JetBlue passengers, leave your credit cards in your wallets: Apple Pay is on board.
The airline is rolling out Apple Pay on select flights between New York City's John F. Kennedy airport and airports in San Francisco and Los Angeles starting next week. By June, 3,500 flight attendants will be able to accept mobile payments using new iPad minis in NFC-compatible cases on all JetBlue flights. The cases will also accept traditional credit and debit cards if you don't have an iPhone 6 or 6 Plus. Later this year, JetBlue is also integrating Apple Pay into its own mobile app so passengers can make purchases, and the company said customers won't need to purchase Wi-Fi as part of their transactions.
JetBlue is limiting its mobile payment acceptance to Apple Pay for now, though a rep for the airline told USA Today that other systems like Google Wallet might be accepted "down the road."

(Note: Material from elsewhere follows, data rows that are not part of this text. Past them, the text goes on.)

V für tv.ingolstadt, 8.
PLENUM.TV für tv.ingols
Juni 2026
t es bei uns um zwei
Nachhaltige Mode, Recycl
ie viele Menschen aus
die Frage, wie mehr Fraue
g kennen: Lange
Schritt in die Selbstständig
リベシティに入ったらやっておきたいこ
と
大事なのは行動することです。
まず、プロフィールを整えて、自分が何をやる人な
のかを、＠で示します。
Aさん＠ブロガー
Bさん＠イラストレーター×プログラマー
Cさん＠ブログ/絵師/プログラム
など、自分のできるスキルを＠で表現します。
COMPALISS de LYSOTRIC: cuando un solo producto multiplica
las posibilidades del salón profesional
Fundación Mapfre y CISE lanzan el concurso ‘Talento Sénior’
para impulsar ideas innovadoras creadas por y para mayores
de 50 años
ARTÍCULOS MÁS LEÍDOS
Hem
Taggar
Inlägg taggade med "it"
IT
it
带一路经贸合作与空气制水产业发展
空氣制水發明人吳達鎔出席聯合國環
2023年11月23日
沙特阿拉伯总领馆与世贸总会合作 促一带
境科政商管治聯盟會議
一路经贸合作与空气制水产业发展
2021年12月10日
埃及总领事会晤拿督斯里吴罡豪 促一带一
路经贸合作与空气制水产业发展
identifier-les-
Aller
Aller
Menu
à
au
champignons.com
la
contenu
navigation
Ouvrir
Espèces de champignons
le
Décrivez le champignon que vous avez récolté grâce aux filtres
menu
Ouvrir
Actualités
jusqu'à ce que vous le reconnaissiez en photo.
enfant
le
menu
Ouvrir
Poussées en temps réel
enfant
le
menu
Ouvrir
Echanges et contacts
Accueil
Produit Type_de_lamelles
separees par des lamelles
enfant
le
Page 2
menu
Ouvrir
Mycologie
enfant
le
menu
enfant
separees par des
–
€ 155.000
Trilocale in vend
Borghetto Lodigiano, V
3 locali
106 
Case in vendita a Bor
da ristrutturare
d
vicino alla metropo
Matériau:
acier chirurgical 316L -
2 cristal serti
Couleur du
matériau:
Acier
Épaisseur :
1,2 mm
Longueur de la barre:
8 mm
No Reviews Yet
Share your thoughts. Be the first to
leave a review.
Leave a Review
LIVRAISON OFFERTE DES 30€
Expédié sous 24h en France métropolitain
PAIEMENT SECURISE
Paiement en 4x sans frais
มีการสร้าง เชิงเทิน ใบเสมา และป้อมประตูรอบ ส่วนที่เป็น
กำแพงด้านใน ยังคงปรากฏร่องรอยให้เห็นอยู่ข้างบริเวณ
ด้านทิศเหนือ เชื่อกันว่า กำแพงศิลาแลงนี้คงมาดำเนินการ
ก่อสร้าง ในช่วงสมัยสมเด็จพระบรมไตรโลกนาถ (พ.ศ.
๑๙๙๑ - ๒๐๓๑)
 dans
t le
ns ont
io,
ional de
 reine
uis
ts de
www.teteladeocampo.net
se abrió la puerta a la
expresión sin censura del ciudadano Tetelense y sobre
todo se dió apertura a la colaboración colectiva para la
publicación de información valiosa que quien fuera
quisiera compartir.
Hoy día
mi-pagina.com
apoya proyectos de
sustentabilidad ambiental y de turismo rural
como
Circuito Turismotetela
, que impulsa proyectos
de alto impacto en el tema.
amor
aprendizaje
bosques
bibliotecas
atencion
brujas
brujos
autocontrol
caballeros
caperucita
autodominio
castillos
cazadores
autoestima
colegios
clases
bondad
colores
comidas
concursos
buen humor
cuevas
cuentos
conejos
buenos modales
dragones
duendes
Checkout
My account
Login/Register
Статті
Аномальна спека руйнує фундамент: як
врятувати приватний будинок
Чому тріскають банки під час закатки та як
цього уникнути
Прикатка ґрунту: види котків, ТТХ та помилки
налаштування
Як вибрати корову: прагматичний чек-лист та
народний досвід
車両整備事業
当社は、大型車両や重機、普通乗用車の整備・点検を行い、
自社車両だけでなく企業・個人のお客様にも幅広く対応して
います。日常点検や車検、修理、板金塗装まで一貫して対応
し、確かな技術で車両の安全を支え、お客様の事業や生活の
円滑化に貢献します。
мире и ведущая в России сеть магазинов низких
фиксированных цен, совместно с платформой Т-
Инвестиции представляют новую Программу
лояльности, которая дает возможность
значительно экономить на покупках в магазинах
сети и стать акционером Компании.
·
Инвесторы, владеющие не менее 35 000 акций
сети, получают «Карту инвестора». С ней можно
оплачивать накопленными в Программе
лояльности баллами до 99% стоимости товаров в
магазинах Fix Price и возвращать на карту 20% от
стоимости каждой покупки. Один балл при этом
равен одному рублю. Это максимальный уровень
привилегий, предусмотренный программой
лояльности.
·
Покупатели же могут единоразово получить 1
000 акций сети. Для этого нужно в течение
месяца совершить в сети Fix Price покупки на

This gives Apple an advantage in its quest to take mobile payments mainstream. Once JetBlue passengers get used to paying for drinks, snacks, and seat upgrades with their phones, they'll start to expect it on all airlines.
We expected airlines to accept Apple Pay at some point, given their adoption of Apple devices for in-flight service. United plans to outfit 23,000 flight attendants with an iPhone 6 Plus for in-air use this year, though it's unclear if the airline will also adopt Apple Pay.
"Somebody else doing it always puts pressure on the other guy," Eddy Cue, Apple's senior vice president for Internet software and services, told USA Today.
Apple has spent the last few months methodically adding new retail partners and support for smaller banks and credit unions. Apple Pay didn't start an overnight mobile payment revolution, but the service has definitely advanced the cause, which is more than competing products can claim.